A repair hook that "guesses" too aggressively can mask real bugs. Salvage obvious cases (extract valid JSON) and return null otherwise so genuine failures still surface.

Exercises

  1. Add a second failure mode. Give transferMoney a check that rejects a toAccount of "BLOCKED". Return a distinct error code. How does the agent phrase its reply?

    Solution

    Add if (toAccount === "BLOCKED") return { ok: false, error: "ACCOUNT_BLOCKED", … }. The model reads the new code/message and explains that the destination is blocked — different wording than the funds error, driven entirely by the data.

  2. Trigger the repair hook. Imagine the model sends input wrapped in markdown fences (```json … ```). Trace how the regex salvages it.

    Solution

    The raw.match(/\{[\s\S]*\}/) grabs the first {...} block, ignoring the surrounding fences. JSON.parse validates it, and { ...toolCall, input } retries with the cleaned JSON.

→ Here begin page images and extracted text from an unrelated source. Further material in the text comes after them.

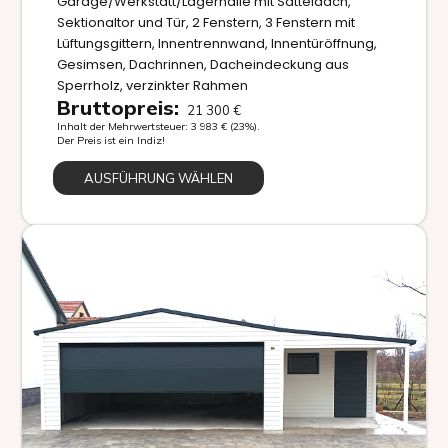
Garage/Werkstatt/Lagerhalle mit Satteldach,
Sektionaltor und Tür, 2 Fenstern, 3 Fenstern mit
Lüftungsgittern, Innentrennwand, Innentüröffnung,
Gesimsen, Dachrinnen, Dacheindeckung aus
Sperrholz, verzinkter Rahmen
Bruttopreis:
21 300
€
Inhalt der Mehrwertsteuer:
3 983
€
(23%).
Der Preis ist ein Indiz!
AUSFÜHRUNG WÄHLEN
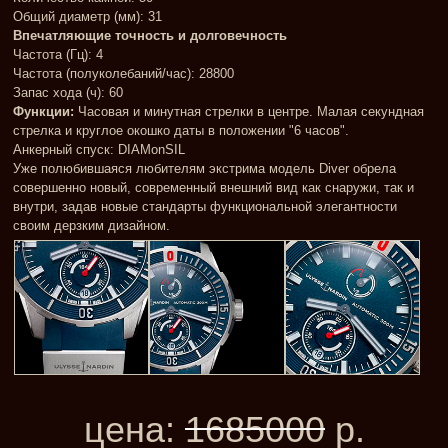
Общий диаметр (мм): 31
Впечатляющие точность и долговечность
Частота (Гц): 4
Частота (полуколебаний/час): 28800
Запас хода (ч): 60
Функции:
Часовая и минутная стрелки в центре. Малая секундная
стрелка и круглое окошко даты в положении "6 часов".
Анкерный спуск: DIAMonSIL
Уже полюбившаяся любителям экстрима модель Diver обрела
совершенно новый, современный внешний вид как снаружи, так и
внутри, задав новые стандарты функциональной элегантности
своим дерзким дизайном.
цена:
1685000
р.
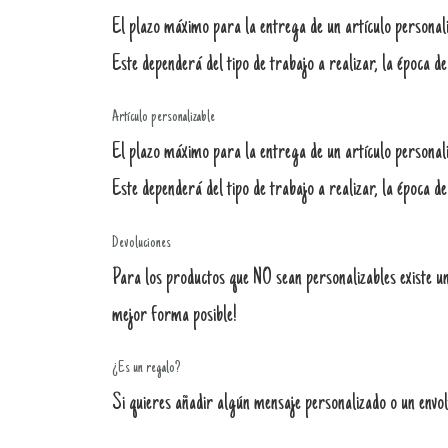
El plazo máximo para la entrega de un artículo personaliz
Este dependerá del tipo de trabajo a realizar, la época de
Artículo personalizable
El plazo máximo para la entrega de un artículo personali
Este dependerá del tipo de trabajo a realizar, la época de
Devoluciones
Para los productos que NO sean personalizables existe un 
mejor forma posible!
¿Es un regalo?
Si quieres añadir algún mensaje personalizado o un envolt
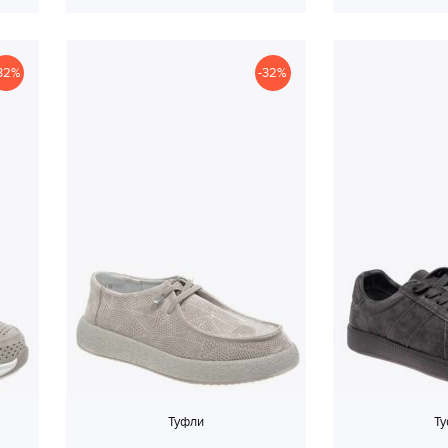
32%
-32%
Туфли
Т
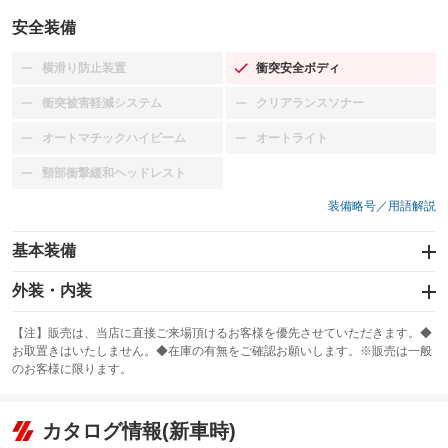
安全装備
横滑り防止装置
衝突安全ボディ
：装備なし
：装備あり
衝突被害軽減システム
クリアランスソナー
：装備なし
：装備なし
オートマチックハイビーム
オートライト
：装備なし
：装備なし
頸部衝撃緩和ヘッドレスト
：装備なし
装備略号／用語解説
基本装備
エアバッグ：運転席/助手席
外装・内装
：装備あり
スライドドア
カーナビ：SDナビ
：装備なし
：装備あり
【注】販売は、当店に直接ご来場頂けるお客様を優先させていただきます。◆
お取置きはいたしません。◆在庫の有無をご確認お願いします。※販売は一般
サンルーフ
ABS
TV：フルセグ
：装備なし
：装備あり
：装備あり
のお客様に限ります。
エアコン
Wエアコン
オーディオ：CDまたはCDチェンジャー／ミュージックプレイヤー接続
：装備あり
：装備なし
：装備あり
可／ミュージックサーバー
リフトアップ
パワーステアリング
カタログ情報(新車時)
：装備なし
：装備あり
ビジュアル：-／DVD再生
：装備あり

  3. Fail safe on hallucination. Why does the hook return null for NoSuchToolError instead of guessing the closest tool name?

    Solution

    Guessing could call the wrong tool with attacker- or model-controlled intent. Returning null lets the error surface safely rather than silently doing something unintended.

Key takeaways

  • Prefer returning structured errors ({ ok: false, error, message }) over throwing for expected failures — the model reads them and recovers.
  • Use experimental_repairToolCall to fix malformed tool calls; return a corrected call or null.
  • Distinguish error types with NoSuchToolError.isInstance(error) — don't try to repair a hallucinated tool.
  • Robustness means recovering inside the loop, not crashing the process.